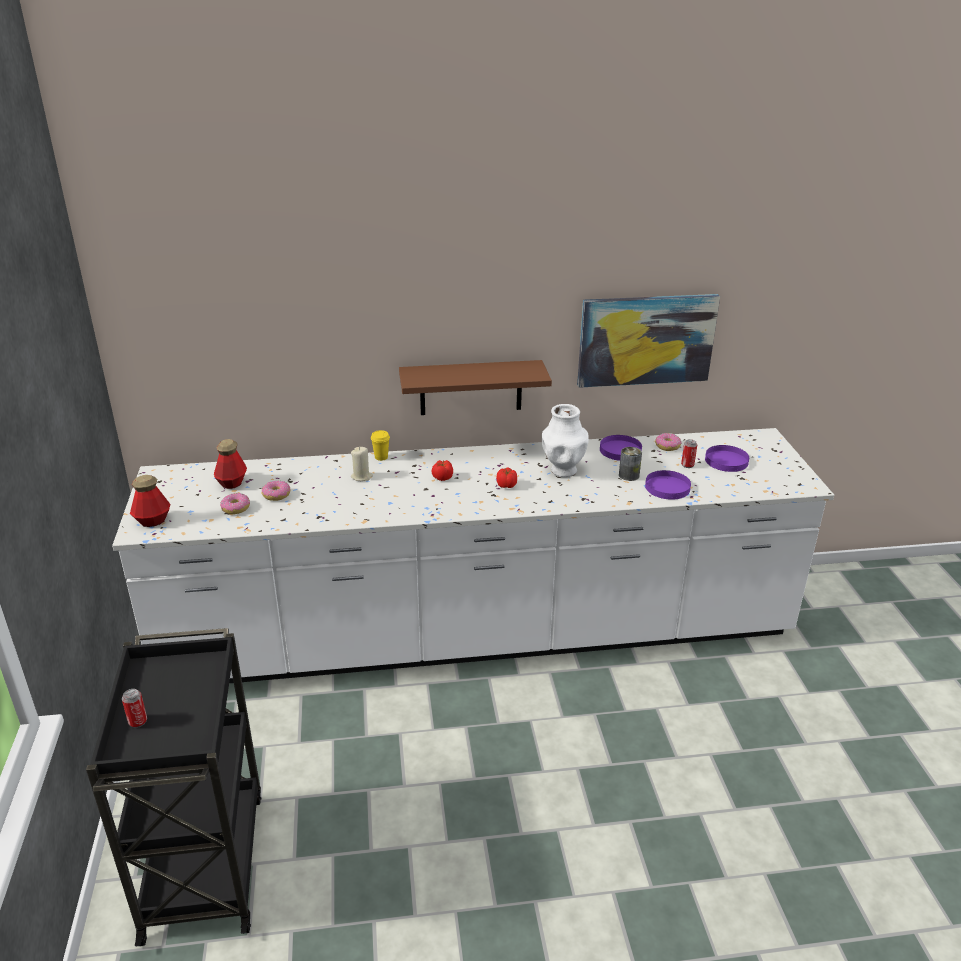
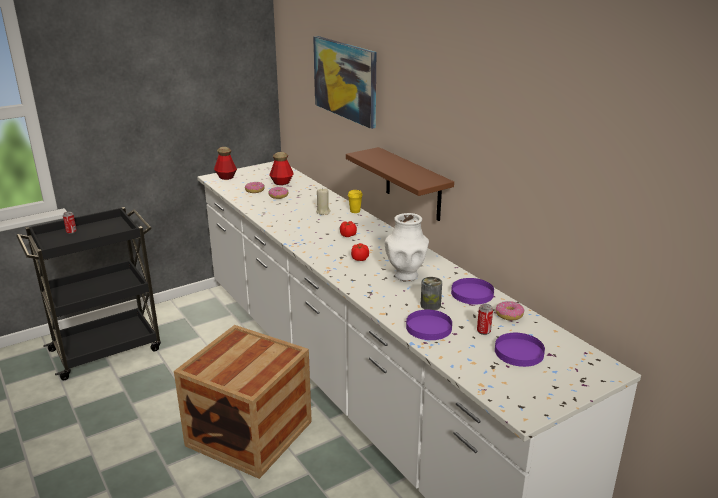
camera: 65 degrees right, 5 degrees down
(505, 744) = (249, 433): none -> crate
(646, 340) = (528, 198): picture -> picture (345, 80)

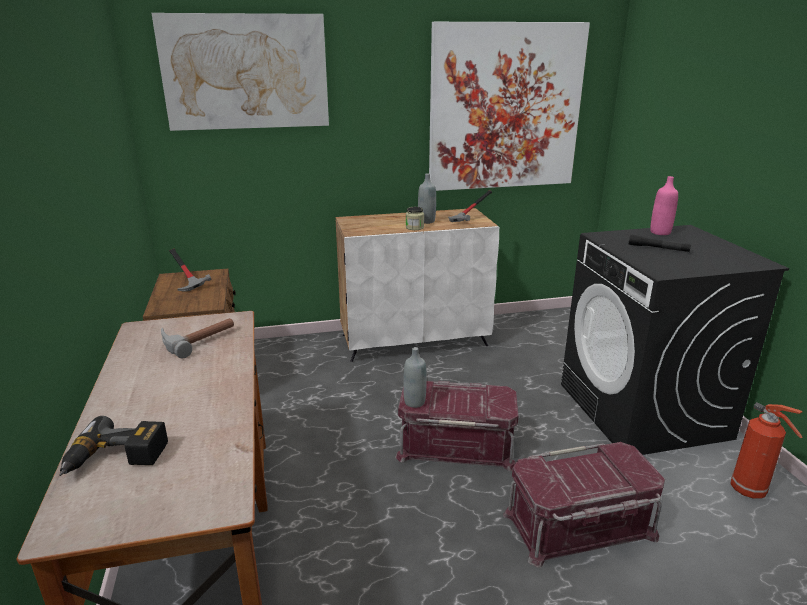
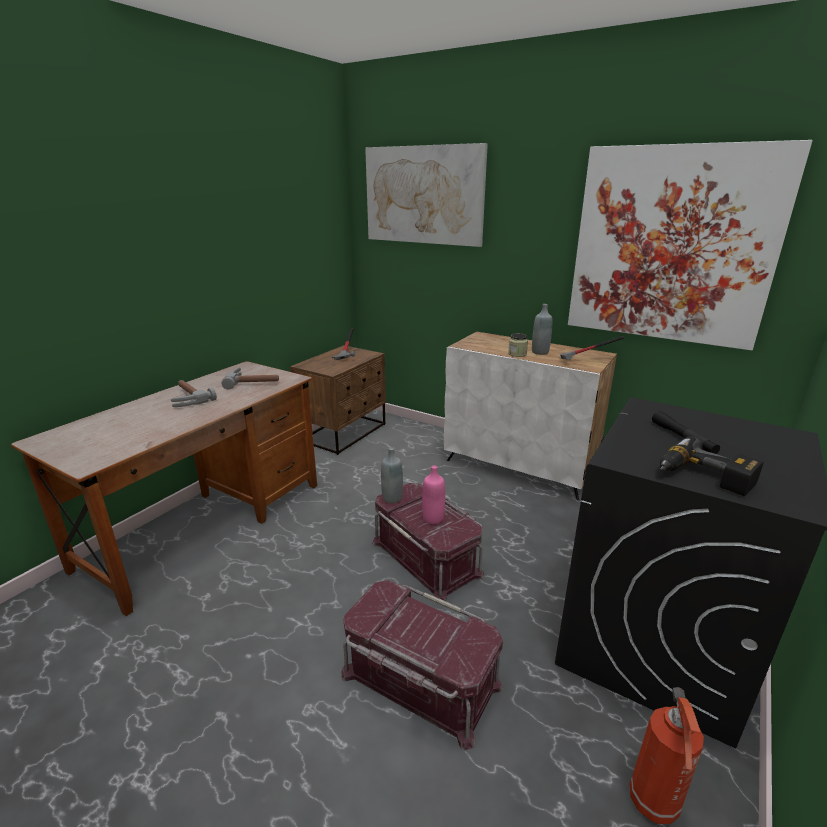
camera: 45 degrees right, 0 degrees up
(115, 459) = (107, 422): power drill -> power drill (703, 478)
(155, 388) = (186, 398): none -> hammer
(660, 232) = (737, 426): pink bottle -> pink bottle (433, 518)

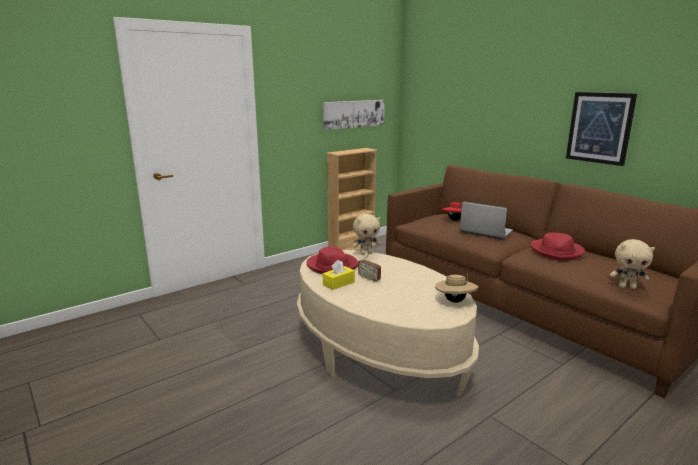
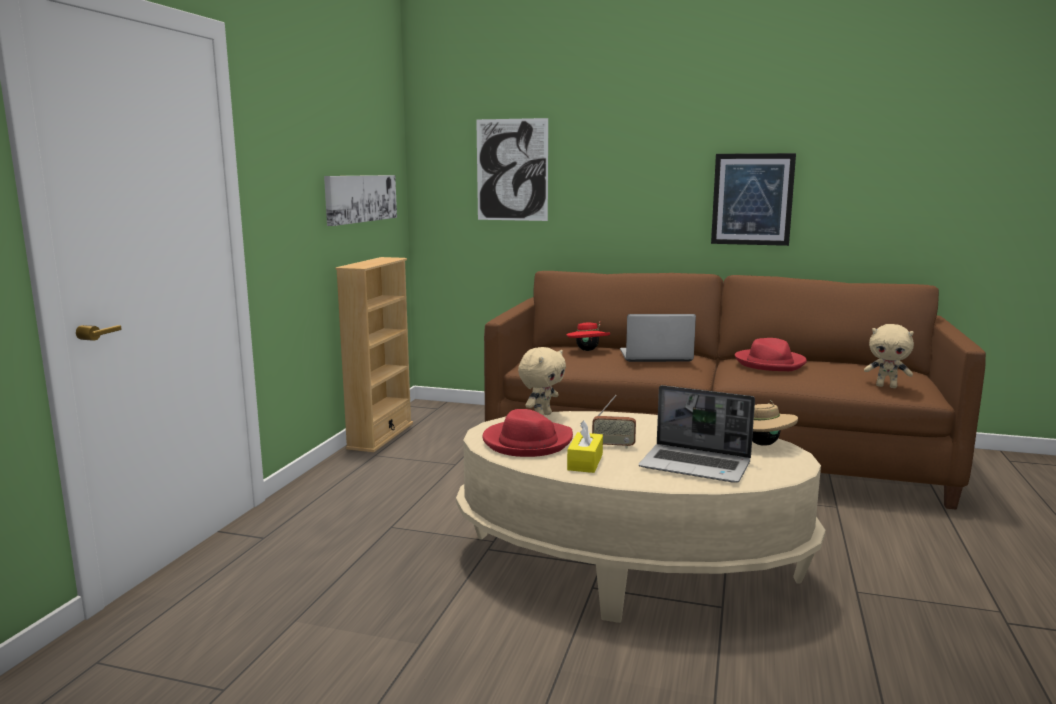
camera: 35 degrees left, 5 degrees down
(390, 301) = (696, 465): none -> laptop
(451, 98) = (512, 170): none -> picture
(627, 287) = (886, 386): beige plush toy -> beige plush toy turned 45 degrees clockwise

----------

> **Your task**: Transcribe the records above exactly and drop every picture.

> **Worked solution**:
camera: 65 degrees right, 5 degrees down
(505, 744) = (249, 433): none -> crate
(646, 340) = (528, 198): picture -> picture (345, 80)

camera: 45 degrees right, 0 degrees up
(115, 459) = (107, 422): power drill -> power drill (703, 478)
(155, 388) = (186, 398): none -> hammer
(660, 232) = (737, 426): pink bottle -> pink bottle (433, 518)

camera: 35 degrees left, 5 degrees down
(390, 301) = (696, 465): none -> laptop
(451, 98) = (512, 170): none -> picture
(627, 287) = (886, 386): beige plush toy -> beige plush toy turned 45 degrees clockwise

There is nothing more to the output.